Ruli menilai, fenomena ini memunculkan pertanyaan besar. Ke mana arah organisasi ini? Banyak kalangan menilai, KNPI perlahan kehilangan jiwa nasionalisme dan berubah menjadi arena pertarungan elite serta petualang politik.

“Alih-alih memikirkan pemberdayaan generasi muda, energi justru habis terkuras untuk saling menjatuhkan dan memperebutkan kekuasaan. Akibatnya, citra pemuda di mata publik dan pemerintah semakin terdegradasi,” ujar Ruli.

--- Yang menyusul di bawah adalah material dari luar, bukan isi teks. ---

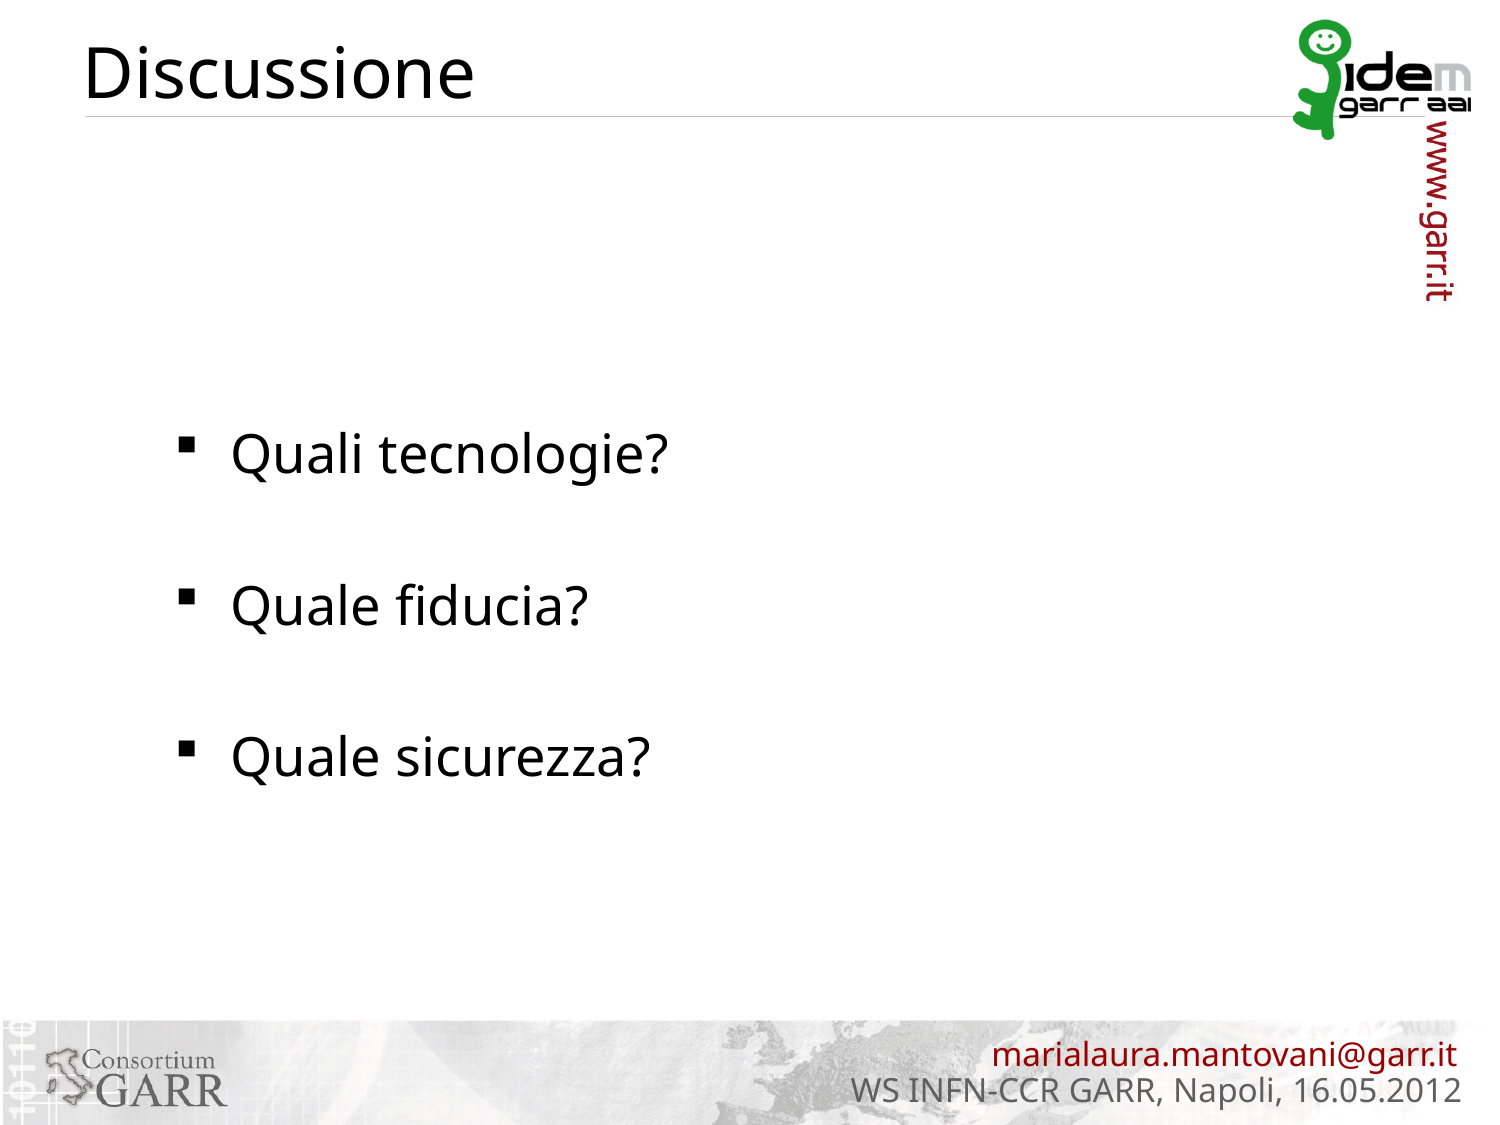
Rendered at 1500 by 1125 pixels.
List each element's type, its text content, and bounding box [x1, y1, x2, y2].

picture [0, 0, 1500, 1125]
title Discussione [67, 0, 1282, 164]
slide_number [277, 1061, 1479, 1125]
list Quali tecnologie? Quale fiducia? Quale sicurezza? [159, 208, 1388, 1000]
footer marialaura.mantovani@garr.it [419, 1026, 1474, 1061]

Menurut Ruli, kondisi saat ini menjadi alarm bahaya. Jika pemuda sejak dini di latih dalam budaya perpecahan, maka hal ini akan menjadi virus yang terbawa hingga masa depan bangsa.

“Pemuda adalah miniatur negara esok hari. Jika hari ini mudah di adu domba, bagaimana nanti mereka memimpin Indonesia?” tutur Ruli.

Pemerintah Harus Segera Turun Tangan

Karena itu, kata Ruli, peran pemerintah sangat krusial. Kementerian Pemuda dan Olahraga (Kemenpora) di minta tidak hanya sibuk mengurus prestasi olahraga, tetapi juga turun tangan menyelesaikan keruwetan di KNPI.

“Bapak Erik Thohir jika tidak bisa menyelesaikan problem di organisasi KNPI, harus membuat kementerian kepemudaan agar bisa menyelesaikan problem pemuda,” ucap Ruli.

Ruli menyatakan, sudah saatnya pemerintah hadir sebagai penengah dan pemersatu. Pemerintah perlu mengambil alih agar KNPI kembali ke khittah perjuangan.

Yaitu, menjadi tempat kaderisasi sehat, kaya ide, dan berjiwa kritis. “Bukan tempat orang bermain politik,” ujar Ruli.

Menurut Ruli, jalan keluar dari persoalan ini, pertama, pemerintah harus segera menginisiasi Kongres Persatuan KNPI.

Kedua, satukan kembali barisan, kembalikan marwah pemuda dan buktikan bahwa pemuda Indonesia adalah pelopor persatuan, bukan perpecahan.